The next day we drove south, dropping by the Lobethal Bierhaus. The town is in the name. It is an award winning microbrewery. We were lucky the door was open as they were not. I wandered in and asked if we could purchase some beer. The owner and his wife were happy to accommodate us. The gent was a man of the financial world, making his money, he and a good friend decided to quit the high life, and do something they love; brewing beer. The love for the beer is evident is the tasting. We tasted all the beers and purchased a case with a pair of each type. The only thing missing was their Belgian brew, which we loved. It was only for sale over the bar.

That day we also dropped by Handorf, which we were told was a beautiful old town by many. If you have been to Europe, then don’t bother, you have seen old towns. This place is just touristy and boring (in my opinion).

When leaving the Barossa we dropped into the Barossa Valley Brewing Company located at the Yaldara Estate. They have two beers, the Bee Sting and the Organic Ale. We purchased a few Ales (you can get the Bee Sting in Dan Murphys) which is a fine beer, and left for Victoria, to the Grampians.

On the road from Barossa Valley to the Grampians

On the road from Barossa Valley to the Grampians

In the Grampians we rented a lovely little place just outside of Halls Gap. Relaxed would be how I describe this place. DULC Cabins was our home for two nights, and although we initially had no hot water, it was quickly fixed, and with the BBQ at hand, we were able to salvage a near disastrous end to a holiday.

Bathroom Dulc Cabins Halls Gap

View of the bathroom in Dulc Cabins Halls Gap

The BBQ was the only alternative to the horror dinner we had the night before. If you stay in Halls Gap, DO NOT, go to the Quarry restaurant. It was by far the worst meal I have EVER had.

It is quite odd. I have travelled the world, seen many beautiful places, but right on our doorstep all those years was the Grampians. This was the first time we had visited; it will not be the last. It’s defiantly worth the trip. It is a great place for a weekend retreat out of Melbourne.

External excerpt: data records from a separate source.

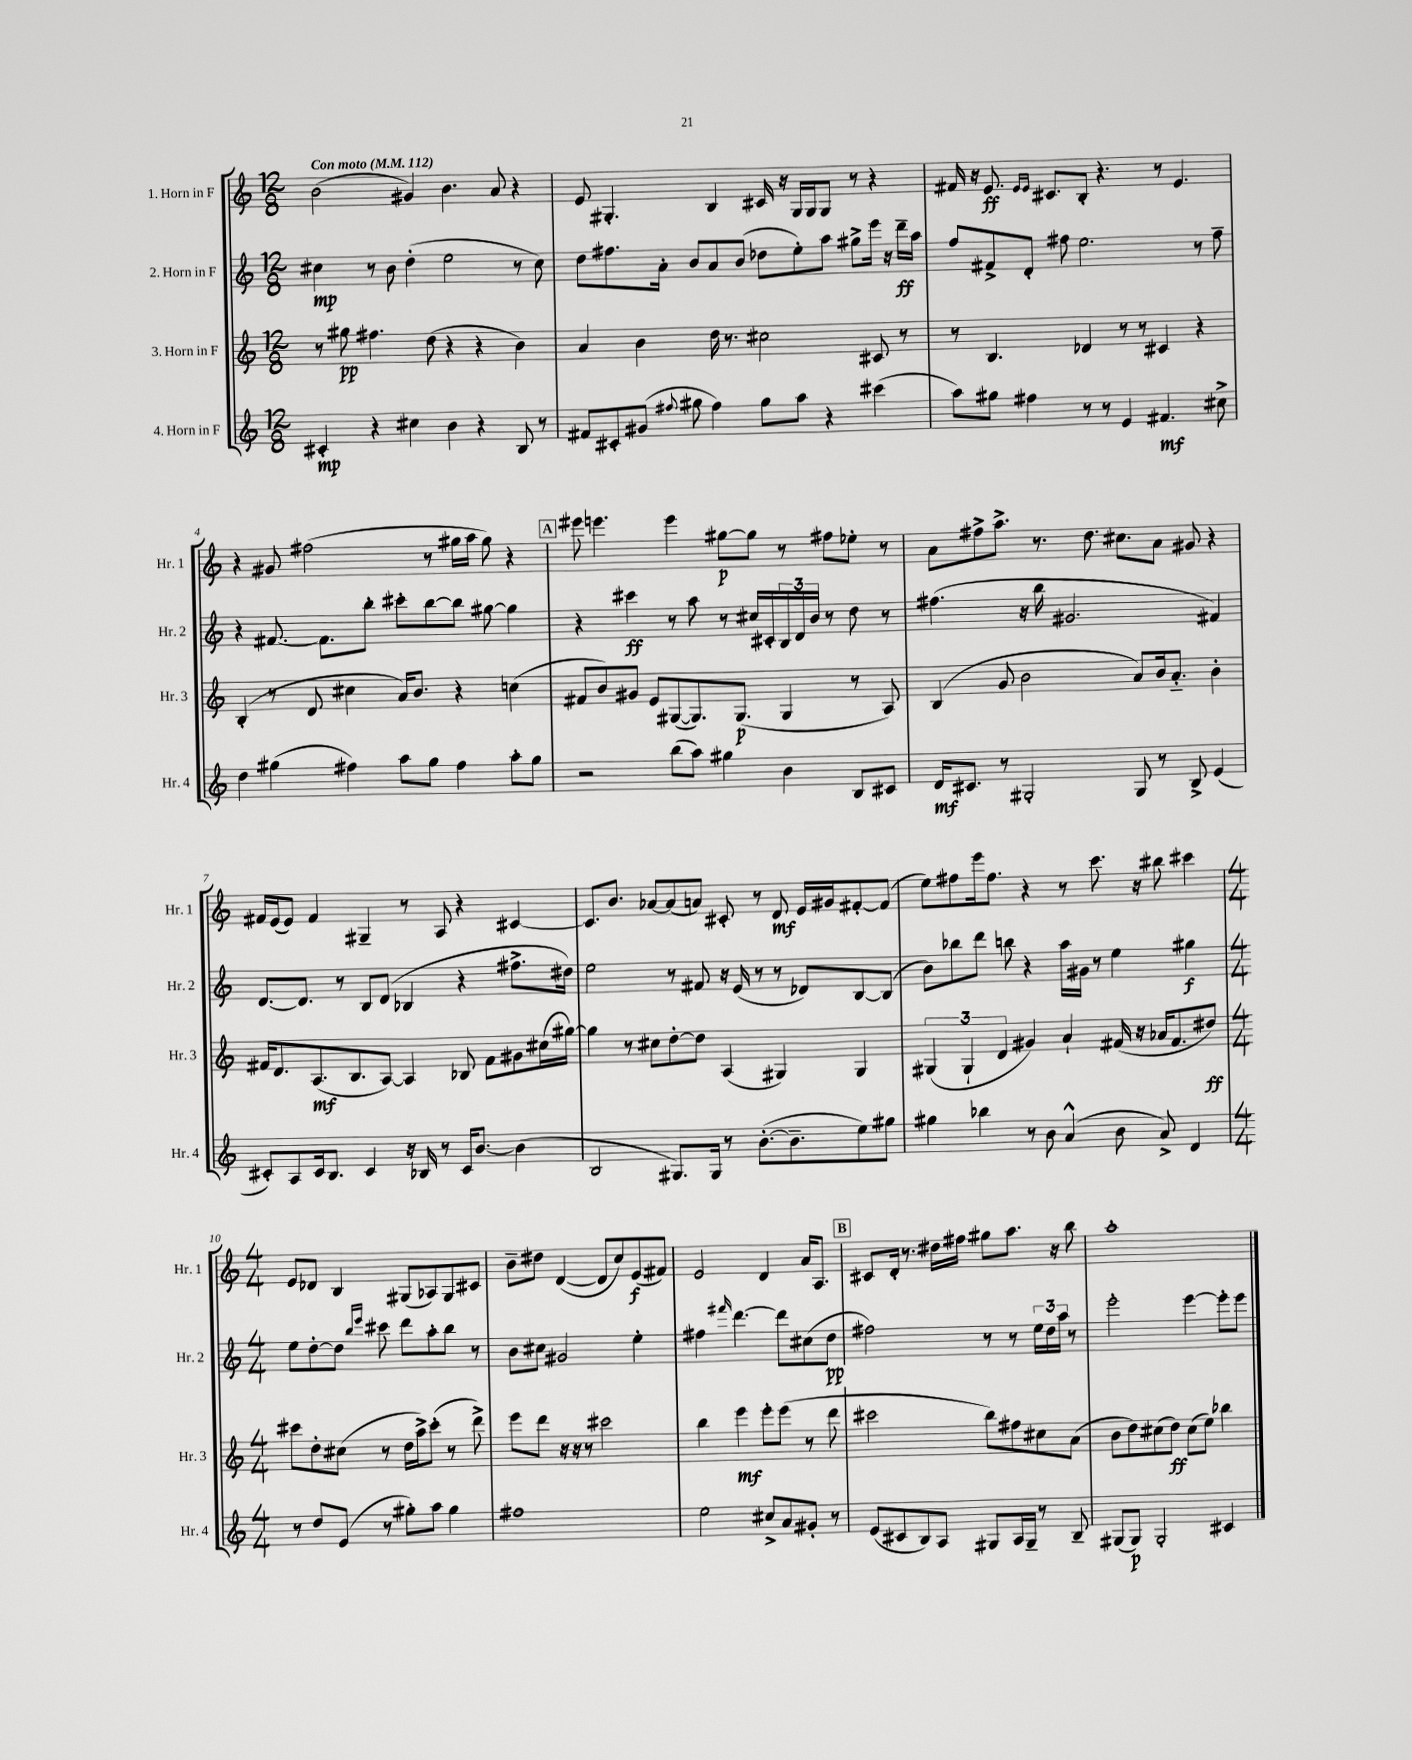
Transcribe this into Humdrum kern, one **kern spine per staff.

**kern	**kern	**kern	**kern
*staff4	*staff3	*staff2	*staff1
*clefG2	*clefG2	*clefG2	*clefG2
*k[]	*k[]	*k[]	*k[]
*M12/8	*M12/8	*M12/8	*M12/8
*MM112	*MM112	*MM112	*MM112
4c#'	8r	4cc#	(2b
.	8gg#	.	.
4r	4.ff#	8r	.
.	.	8b	.
4cc#	.	(4dd'	4g#)
.	(8dd	.	.
4b	4r	2ee	4.b
4r	4r	.	.
.	.	.	8a
8B	4b)	8r	4r
8r	.	8cc#)	.
=	=	=	=
8f#	4a	8dd	8e
8c#'	.	8.ff#	4.G#'
(8g#	4b	.	.
.	.	16a'	.
8qqff#	.	.	.
8gg#	.	8b	.
4ff#)	16dd	8a	4B
.	8.r	.	.
.	.	(8b	.
8gg#	2cc#	8dd-	16c#
.	.	.	16r
8aa	.	8ee')	16G#
.	.	.	16G#
4r	.	8aa	8G#
.	.	8gg#^	8r
(4ccc#	8c#	16eee	4r
.	.	16r	.
.	8r	16ddd~	.
.	.	16aa	.
=	=	=	=
8aa)	8r	8ff	16f#
.	.	.	16r
8gg#	4.B	8f#^	8.e
4ff#	.	8d'	.
.	.	.	16qqe
.	.	.	16qqe
.	.	.	8.c#
.	.	8ff#	.
8r	4d-	2.ee	8B'
8r	.	.	4.r
4e	8r	.	.
.	8r	.	.
4.f#	4c#	.	8r
.	.	.	4.e
.	4r	8r	.
8cc#^	.	8ff#~	.
=	=	=	=
4dd	(4B'	4r	4r
(4gg#	8r	[8.f#	8g#
.	8d	.	(2ff#
.	.	8.f#]	.
4ff#)	4cc#	.	.
.	.	8bb'	.
8aa	16a)	8ccc#'	.
.	8.b	.	.
8gg#	.	[8bb	8r
4ff#	4r	8bb]	16gg#
.	.	.	16aa
.	.	[8gg#	8gg#)
8aa'	(4cc	4gg#]	4r
8gg#	.	.	.
=	=	=	=
2r	8f#	4r	8eee#
.	8b)	.	4.eee
.	8g#	4ccc#	.
.	8e	.	.
(8bb	([8G#	8r	4eee
8aa)	8.G#])	8aa	.
4gg#	.	8r	[8gg#
.	(8.G#	.	.
.	.	16cc#	8gg#]
.	.	16c#'	.
4b	4G#	24B	8r
.	.	24d	.
.	.	24b	.
.	.	8r	8ff#
8B	8r	8dd	8ee-'
8c#	8A)	8r	8r
=	=	=	=
16d	(4B	(4.ff#	8a
8.c#	.	.	.
.	.	.	8ff#^
8r	8g	.	8.aa^
2G#'	2b	16r	.
.	.	16bb	8.r
.	.	2.g#	.
.	.	.	8.dd
.	.	.	8.cc#
8G#	8a)	.	.
8r	16b	.	8a
.	8.a'~	.	.
8B^	.	.	8g#
(4e	4b'	4f#)	4r
=	=	=	=
8c#')	16f#	[8.d	16f#
.	8.d	.	(16e
8A	.	.	8e)
.	.	8.d]	.
16c#	(8.A	.	4f#
8.B	.	.	.
.	.	8r	.
.	8.B	.	.
4c#	.	8B	4G#~
.	[8A)	(8d	.
16r	4A]	4B-	8r
16B-	.	.	.
8r	.	.	8A
16c#	8B-	4r	4r
[8.b	.	.	.
.	8f#	.	.
(4b]	8g#	8.ff#^	[4c#
.	(16cc#	.	.
.	[16gg#)	16dd#)	.
=	=	=	=
2B	4gg#]	2ee	8.c#]
.	.	.	8.b
.	8r	.	.
.	8cc#	.	[8a-
8.G#)	[8dd'	8r	(8a-]
.	8dd]	8f#	8a)
16G#	.	.	.
8r	(4A	16r	8c#'
.	.	(16e	.
([8.b'	.	8r	8r
.	4G#)	8r	8d
8.b~]	.	.	.
.	.	8d-)	16e
.	.	.	16g#
8ee)	4G#	[8B	[8f#'
8gg#	.	(8B]	(8f#]
=	=	=	=
4gg#	(6G#	8b)	8ee)
.	.	8bb-	8ff#
.	6G#`	.	.
4bb-	.	8ddd	16eee
.	.	.	8.ff#
.	6d	.	.
.	.	8bb	.
8r	4g#)	4r	4r
8b	.	.	.
(4a^^	4a`	16aa	8r
.	.	16g#	.
.	.	8r	8.ccc
8b	(16f#	4ee	.
.	16r	.	16r
8a^)	16a-	.	8bb#
.	8.f#	.	.
4d	.	4gg#	4ccc#
.	8dd#)	.	.
=	=	=	=
*M4/4	*M4/4	*M4/4	*M4/4
8r	8ccc#	8ee	8e
8dd	8dd'	[8dd'	8d-
(8e	(8cc#	8dd]	4B
.	.	16qqbb	.
.	.	16qqeee	.
8r	8r	8ccc#	.
8gg#')	16dd	8ddd	(8G#
.	16aa^)	.	.
8aa	(8ccc#'	8aa'	8A-)
4gg#	8r	8bb	8G#
.	8ddd^)	8r	8c#
=	=	=	=
1ff#	8eee	8b	8b~
.	8ddd	8cc#	8dd#
.	16r	2g#	([4d
.	16r	.	.
.	8r	.	.
.	2ccc#	.	8d]
.	.	.	8cc)
.	.	4ee'	(8e
.	.	.	8f#)
=	=	=	=
2ee	4bb	4ff#	2e
.	.	16qqfff#	.
.	4eee	[4.ddd	.
8cc#^	8eee'	.	4d
8a	(8eee	8ddd]	.
8g#'	8r	(8cc#	16a
.	.	.	8.A
8r	8ddd	8dd	.
=	=	=	=
(8e	2ccc#	2ff#)	8c#
8c#	.	.	16d'
.	.	.	8.r
8B)	.	.	.
8A	.	.	16dd#
.	.	.	16ff#
8G#	8bb)	8r	8gg#
16A	8ff#	8r	8.aa
16G#~	.	.	.
8r	8cc#	24ee	.
.	.	24dd	.
.	.	.	16r
.	.	24aa	.
8B~	(8a	8r	8bb
=	=	=	=
(8G#	8b	2eee'	1aa'
8G#)	8dd)	.	.
2G#'	(8cc#	.	.
.	8dd)	.	.
.	(8cc#	[4eee	.
.	8ee)	.	.
4c#	4bb-	8eee']	.
.	.	8eee	.
==	==	==	==
*-	*-	*-	*-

Grampians east side sunset

Grampians east side sunset

I have tried to sum our trip up rather quickly. There was a lot undertaken in a short time, and I have tried to give a reference for those that tread the same path and need a place to stay or eat, and those to avoid.

After reflection of our holiday, and after going through my images, I can see why people live in Australia and never feel the need to leave. The diversity of the terrain coupled with the friendliness of the people (in general), and the adventure of a drive that you never care to end. You are always looking out the window, and you can always find somewhere to stop and take out the camera, even from the side of the road.

I felt this country paled in comparison to many places I have been in the world, and I do miss having Europe two hours train ride away, but Australia certainly has a character that is of its own. It has an identity and a soul that I understand. I guess we are home.